Cohésion sociale : le COJEP appelle à une parole publique apaisée et responsable
Le Congrès panafricain pour la justice et l’égalité des peuples (COJEP) a réagis aux récentes déclarations du porte-parole du gouvernement sur la crise postélectorale de 2010-201.
Dans une déclaration signée par son porte-parole, Maître Serge Ouraga, a appelé, le mercredi 22 juillet 2026, les responsables politiques, en particulier le porte-parole du gouvernement, à privilégier une parole publique « mesurée, rassembleuse et tournée vers l’avenir », afin de préserver les acquis de la réconciliation nationale et de renforcer la cohésion sociale.
Le parti estime que près de 15 ans après cette crise, la Côte d’Ivoire poursuit un processus de reconstruction du tissu social et de réconciliation nationale qu’il juge « précieux mais fragile ». Selon la déclaration, les responsables publics sont appelés à faire preuve de retenue et de sens des responsabilités dans leurs interventions sur les sujets touchant à l’histoire récente du pays.

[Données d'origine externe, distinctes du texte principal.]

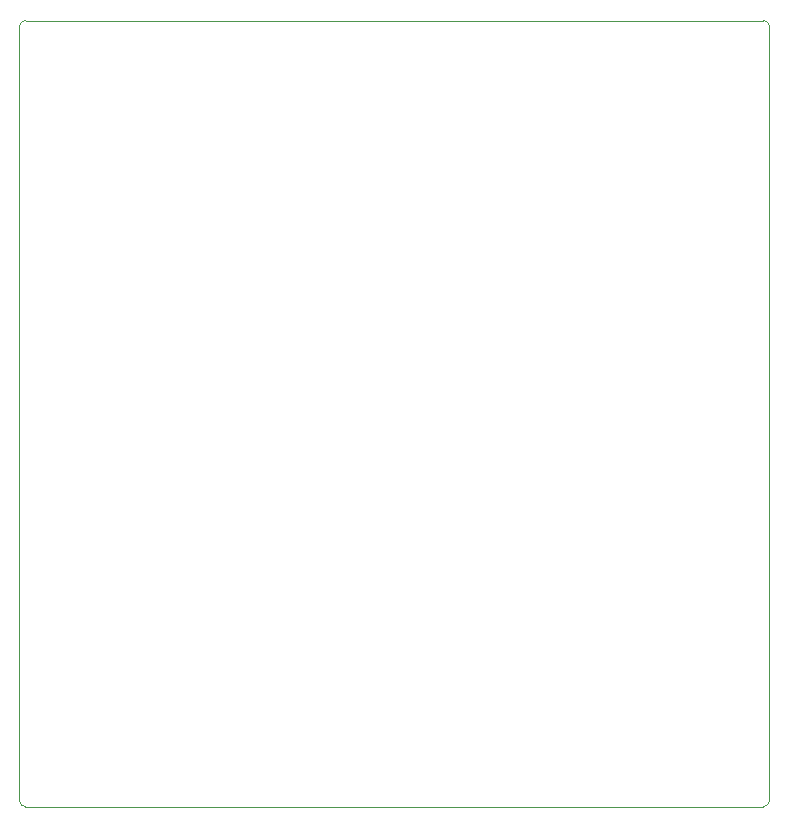
<source format=gbr>
%TF.GenerationSoftware,KiCad,Pcbnew,(6.0.1-0)*%
%TF.CreationDate,2023-01-20T10:08:17-08:00*%
%TF.ProjectId,ESC Daughterboard,45534320-4461-4756-9768-746572626f61,rev?*%
%TF.SameCoordinates,Original*%
%TF.FileFunction,Profile,NP*%
%FSLAX46Y46*%
G04 Gerber Fmt 4.6, Leading zero omitted, Abs format (unit mm)*
G04 Created by KiCad (PCBNEW (6.0.1-0)) date 2023-01-20 10:08:17*
%MOMM*%
%LPD*%
G01*
G04 APERTURE LIST*
%TA.AperFunction,Profile*%
%ADD10C,0.100000*%
%TD*%
G04 APERTURE END LIST*
D10*
X173000000Y-59680000D02*
G75*
G03*
X172490000Y-59190000I-494242J-4007D01*
G01*
X172470000Y-125750001D02*
G75*
G03*
X173001482Y-125241565I17537J513673D01*
G01*
X109498983Y-125217265D02*
G75*
G03*
X110035000Y-125754236I525691J-11260D01*
G01*
X110021971Y-59190000D02*
G75*
G03*
X109500000Y-59698447I-2999J-519072D01*
G01*
X172500000Y-59190545D02*
X110021971Y-59190000D01*
X173001482Y-125241565D02*
X173000000Y-59660000D01*
X109500000Y-59698447D02*
X109498982Y-125217265D01*
X109994570Y-125750000D02*
X172490000Y-125750000D01*
M02*

</source>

Pour le parti, la consolidation de la réconciliation nationale passe par une communication responsable et un recentrage du débat public sur les préoccupations essentielles des populations et invite les responsables politiques à privilégier un discours rassembleur et tourné vers l’avenir.
Serge Ouraga, rappelle également que l’ancien président «Laurent Gbagbo a été définitivement acquitté par la Cour pénale internationale des faits liés à la crise postélectorale», tout en indiquant que cette décision judiciaire constitue un élément du traitement institutionnel de cette période et que la parole publique devrait s’inscrire dans une logique d’apaisement.
Le COJEP considère, par ailleurs, que les préoccupations prioritaires des populations portent aujourd’hui sur l’emploi des jeunes, la santé, l’éducation, la justice, le pouvoir d’achat, la sécurité, le développement économique et le renforcement des institutions. Il estime que ces questions devraient demeurer au cœur du débat public.
La formation politique invite aussi l’ensemble de la classe politique, majorité comme opposition, à privilégier un débat démocratique fondé sur le respect mutuel, la responsabilité et la recherche permanente de l’unité nationale, fustigeant que les divergences politiques ne doivent pas compromettre les efforts de réconciliation.
Réaffirmant son engagement en faveur d’une Côte d’Ivoire « réconciliée, stable et prospère », le COJEP appelle chaque responsable public à contribuer, par ses prises de parole, au renforcement de la cohésion sociale et de l’unité nationale.